Emergency Veterinary Care
After-Hours Emergency Care
Contact Nashville Vet Specialists - Clarksville
Fri - Mon: 6:00 PM Friday - Midnight Monday
Tues - Thurs: 7:00 AM - 6:00 PM
Call: (931) 551-2121
Emergency Veterinary Services
If your pet is experiencing any symptoms or behaviors that you are concerned about, contact our office right away, or the after-hours emergency pet hospital location above.
In most emergencies, the dependable and compassionate team at Sango Veterinary Hospital provides veterinary care for pets. We are passionate about animals and take pride in providing high-quality medical care when your pet is in need.
Steps to Take In A Pet Emergency
If you are experiencing a veterinary emergency, follow the steps below.
- Call Ahead If Possible - Call us right away during regular business hours. Call the emergency animal hospital listed above after hours to let them know you're on your way.
- Follow Instructions Provided - When you call the emergency pet hospital to let them know you're on your way, they may give you instructions on how to administer first aid or make your pet as comfortable as possible. Pay close attention to the instructions.
- Remain Calm - Keep your cool and be extra cautious around your pet. When an animal is in pain, it is common for them to lash out at anyone who tries to help them, biting or scratching them.
- Bring Your Pet In For Care - Don't put yourself in danger!

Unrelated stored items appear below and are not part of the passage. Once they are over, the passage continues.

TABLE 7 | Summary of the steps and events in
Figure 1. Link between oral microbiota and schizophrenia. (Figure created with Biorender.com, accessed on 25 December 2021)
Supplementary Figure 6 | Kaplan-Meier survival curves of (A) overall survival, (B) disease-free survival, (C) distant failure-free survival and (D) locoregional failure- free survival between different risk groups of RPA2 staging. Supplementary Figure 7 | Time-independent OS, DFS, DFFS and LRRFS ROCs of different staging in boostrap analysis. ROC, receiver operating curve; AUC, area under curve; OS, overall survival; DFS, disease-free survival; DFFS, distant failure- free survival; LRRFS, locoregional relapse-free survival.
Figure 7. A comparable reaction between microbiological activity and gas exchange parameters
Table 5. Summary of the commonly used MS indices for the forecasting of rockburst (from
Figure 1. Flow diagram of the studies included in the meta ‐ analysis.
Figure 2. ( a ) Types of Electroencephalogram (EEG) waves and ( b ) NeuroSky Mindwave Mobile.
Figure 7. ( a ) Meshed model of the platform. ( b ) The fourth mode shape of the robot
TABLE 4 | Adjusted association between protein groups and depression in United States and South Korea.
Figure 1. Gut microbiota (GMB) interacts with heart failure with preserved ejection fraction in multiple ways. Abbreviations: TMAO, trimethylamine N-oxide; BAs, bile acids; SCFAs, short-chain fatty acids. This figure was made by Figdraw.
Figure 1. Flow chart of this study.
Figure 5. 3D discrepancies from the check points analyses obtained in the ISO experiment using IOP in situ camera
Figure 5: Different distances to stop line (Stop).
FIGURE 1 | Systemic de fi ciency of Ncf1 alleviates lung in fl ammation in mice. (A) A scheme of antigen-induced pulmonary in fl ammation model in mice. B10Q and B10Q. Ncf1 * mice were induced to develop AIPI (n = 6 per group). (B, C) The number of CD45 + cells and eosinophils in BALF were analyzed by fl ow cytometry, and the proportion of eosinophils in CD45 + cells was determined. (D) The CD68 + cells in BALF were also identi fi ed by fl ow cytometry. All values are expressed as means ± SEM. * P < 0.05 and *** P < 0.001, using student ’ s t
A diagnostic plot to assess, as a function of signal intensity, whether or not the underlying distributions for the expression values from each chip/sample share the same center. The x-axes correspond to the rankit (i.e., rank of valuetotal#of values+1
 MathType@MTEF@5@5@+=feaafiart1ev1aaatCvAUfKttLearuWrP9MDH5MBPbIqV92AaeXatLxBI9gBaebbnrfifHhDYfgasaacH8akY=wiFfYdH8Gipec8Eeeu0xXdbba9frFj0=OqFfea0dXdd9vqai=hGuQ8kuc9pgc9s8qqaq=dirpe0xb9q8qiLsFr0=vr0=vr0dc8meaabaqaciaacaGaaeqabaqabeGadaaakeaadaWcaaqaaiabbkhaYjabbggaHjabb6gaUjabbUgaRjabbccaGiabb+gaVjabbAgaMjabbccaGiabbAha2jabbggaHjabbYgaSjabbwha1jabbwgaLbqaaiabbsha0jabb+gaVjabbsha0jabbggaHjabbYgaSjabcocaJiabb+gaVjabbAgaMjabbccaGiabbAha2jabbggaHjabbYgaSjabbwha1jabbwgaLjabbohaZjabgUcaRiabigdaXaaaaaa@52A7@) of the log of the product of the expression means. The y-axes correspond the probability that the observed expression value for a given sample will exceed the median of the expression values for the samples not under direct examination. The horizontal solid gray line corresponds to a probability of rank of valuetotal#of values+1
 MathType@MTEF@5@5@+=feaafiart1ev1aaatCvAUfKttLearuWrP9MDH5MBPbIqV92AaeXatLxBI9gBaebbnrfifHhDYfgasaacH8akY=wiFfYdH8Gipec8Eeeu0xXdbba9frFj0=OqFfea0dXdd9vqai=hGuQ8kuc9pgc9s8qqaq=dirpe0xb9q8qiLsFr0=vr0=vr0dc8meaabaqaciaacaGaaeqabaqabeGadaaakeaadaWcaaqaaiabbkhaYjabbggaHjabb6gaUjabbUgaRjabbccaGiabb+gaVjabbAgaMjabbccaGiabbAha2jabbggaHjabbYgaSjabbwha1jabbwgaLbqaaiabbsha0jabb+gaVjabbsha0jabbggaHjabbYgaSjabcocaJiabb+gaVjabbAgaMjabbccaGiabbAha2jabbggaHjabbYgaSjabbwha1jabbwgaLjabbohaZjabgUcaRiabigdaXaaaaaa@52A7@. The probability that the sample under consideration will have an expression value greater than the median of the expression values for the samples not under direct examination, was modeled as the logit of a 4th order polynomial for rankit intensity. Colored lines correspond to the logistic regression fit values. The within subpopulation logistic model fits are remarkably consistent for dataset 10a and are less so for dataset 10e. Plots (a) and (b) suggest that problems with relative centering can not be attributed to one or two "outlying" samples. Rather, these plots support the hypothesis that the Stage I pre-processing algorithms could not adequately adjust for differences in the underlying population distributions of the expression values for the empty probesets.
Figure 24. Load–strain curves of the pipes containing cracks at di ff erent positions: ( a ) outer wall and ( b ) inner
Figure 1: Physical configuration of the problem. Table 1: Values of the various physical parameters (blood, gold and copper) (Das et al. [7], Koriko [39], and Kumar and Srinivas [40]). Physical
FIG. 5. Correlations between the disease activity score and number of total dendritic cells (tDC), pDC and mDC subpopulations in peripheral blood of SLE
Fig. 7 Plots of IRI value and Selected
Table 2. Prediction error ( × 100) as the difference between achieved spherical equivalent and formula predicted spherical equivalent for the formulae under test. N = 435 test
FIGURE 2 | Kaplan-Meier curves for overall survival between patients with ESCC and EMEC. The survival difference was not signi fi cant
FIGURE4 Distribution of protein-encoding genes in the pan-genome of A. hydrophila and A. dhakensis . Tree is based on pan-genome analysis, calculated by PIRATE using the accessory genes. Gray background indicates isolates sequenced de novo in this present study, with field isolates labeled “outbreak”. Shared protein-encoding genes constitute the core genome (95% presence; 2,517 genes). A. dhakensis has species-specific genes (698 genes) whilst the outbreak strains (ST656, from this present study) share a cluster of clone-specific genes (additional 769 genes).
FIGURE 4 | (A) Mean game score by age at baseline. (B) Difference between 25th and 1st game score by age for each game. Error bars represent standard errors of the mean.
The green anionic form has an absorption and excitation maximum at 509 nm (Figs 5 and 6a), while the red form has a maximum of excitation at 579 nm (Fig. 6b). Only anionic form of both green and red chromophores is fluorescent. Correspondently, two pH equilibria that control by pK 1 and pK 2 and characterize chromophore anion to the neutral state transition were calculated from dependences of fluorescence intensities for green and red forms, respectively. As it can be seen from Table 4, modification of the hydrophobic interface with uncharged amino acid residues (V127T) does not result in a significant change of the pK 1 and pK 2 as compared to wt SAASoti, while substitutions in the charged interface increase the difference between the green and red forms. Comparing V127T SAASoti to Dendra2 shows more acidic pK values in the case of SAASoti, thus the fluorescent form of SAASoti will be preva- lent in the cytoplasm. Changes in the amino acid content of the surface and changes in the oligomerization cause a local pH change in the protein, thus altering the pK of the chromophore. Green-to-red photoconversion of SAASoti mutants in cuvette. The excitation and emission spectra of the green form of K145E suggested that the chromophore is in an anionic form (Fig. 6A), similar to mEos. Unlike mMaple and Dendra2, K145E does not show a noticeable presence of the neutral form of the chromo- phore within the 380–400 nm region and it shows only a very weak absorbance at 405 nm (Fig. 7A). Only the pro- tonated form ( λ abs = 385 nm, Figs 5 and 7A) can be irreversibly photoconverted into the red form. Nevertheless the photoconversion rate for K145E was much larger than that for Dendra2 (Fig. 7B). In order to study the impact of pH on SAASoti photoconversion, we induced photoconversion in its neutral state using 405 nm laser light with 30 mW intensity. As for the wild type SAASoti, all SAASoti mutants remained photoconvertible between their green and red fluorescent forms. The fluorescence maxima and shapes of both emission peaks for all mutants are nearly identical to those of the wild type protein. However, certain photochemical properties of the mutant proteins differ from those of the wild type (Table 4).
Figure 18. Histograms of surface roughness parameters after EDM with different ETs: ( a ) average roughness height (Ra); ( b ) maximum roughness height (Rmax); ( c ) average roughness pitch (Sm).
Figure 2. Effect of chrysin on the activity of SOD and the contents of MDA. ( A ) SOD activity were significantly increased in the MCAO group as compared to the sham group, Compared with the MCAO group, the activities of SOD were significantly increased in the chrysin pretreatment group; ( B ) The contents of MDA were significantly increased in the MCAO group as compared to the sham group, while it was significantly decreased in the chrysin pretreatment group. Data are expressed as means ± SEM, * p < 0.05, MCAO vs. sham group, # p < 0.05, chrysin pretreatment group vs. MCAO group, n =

Safely bring your pet to our Clarksville veterinary clinic or the after-hours emergency vet location listed above.
Learn more about bringing your pet in for an emergency appointment at Sango Veterinary Hospital by reading our most frequently asked questions.
- Do I need to call ahead?
Sango Veterinary Hospital provides emergency and urgent veterinary care for cats and dogs during our regular clinic hours. We are also open on Sundays for emergencies only.
It's always best to contact us in advance if you can, but we understand that in emergencies that's not always possible.
If we are unable to fit your pet into our schedule, we recommend that you visit the after-hours emergency vet location shown above.
- When is your clinic open?
Our veterinarians see emergency cases during our regular business hours:
- Monday: 07:30 am - 05:30 pm
- Tuesday: 07:30 am - 05:30 pm
- Wednesday: 07:30 am - 05:30 pm
- Thursday: 07:30 am - 05:30 pm
- Friday: 07:30 am - 05:30 pm
- Saturday: Closed
- Sunday: 09:00 am - 03:00 pm
Please note that Sundays are reserved for emergency and urgent care only.
- What situations require emergency veterinary care?
The following situations are examples of emergencies that require immediate care:
- Severe bleeding or bleeding that doesn't stop
- Obvious signs of pain or extreme anxiety
- Choking, difficulty breathing, or continuous coughing/gagging
- Fractured bones or severe lameness
- Seizures and/or staggering
- Bleeding from nose, mouth, rectum, or blood in the urine
- Inability to urinate or pass feces, or pain associated with urinating or passing feces
- Severe vomiting or diarrhea; 2+ episodes in 24-hours
- Injuries to the eye(s)
- Your pet has ingested something poisonous (such as antifreeze, xylitol, chocolate, rodent poison, etc.)
- Heat stress or heatstroke
- Refusal to drink for 24 hours or more
- How long will we have to wait to see the vet?
Our Clarksville animal hospital is just like a human doctor's office—it can be unpredictable and you may have to wait.
We cannot predict what cases we will see and when they will arrive. If possible, call ahead to find out whether we can provide emergency care for your dog or cat.
If we are unable to fit an emergency appointment into our vet's schedule we recommend that you visit the animal emergency clinic detailed above.
- What happens if my pet needs to stay in the hospital?
Some veterinary emergencies require intensive overnight care. At Sango Veterinary Hospital, we can refer you to an overnight pet hospital.
- What types of animals do you treat?
Our emergency veterinarians are mostly experienced with cats and dogs but will see other small animals, such as amphibians, reptiles, and small mammals, in serious situations.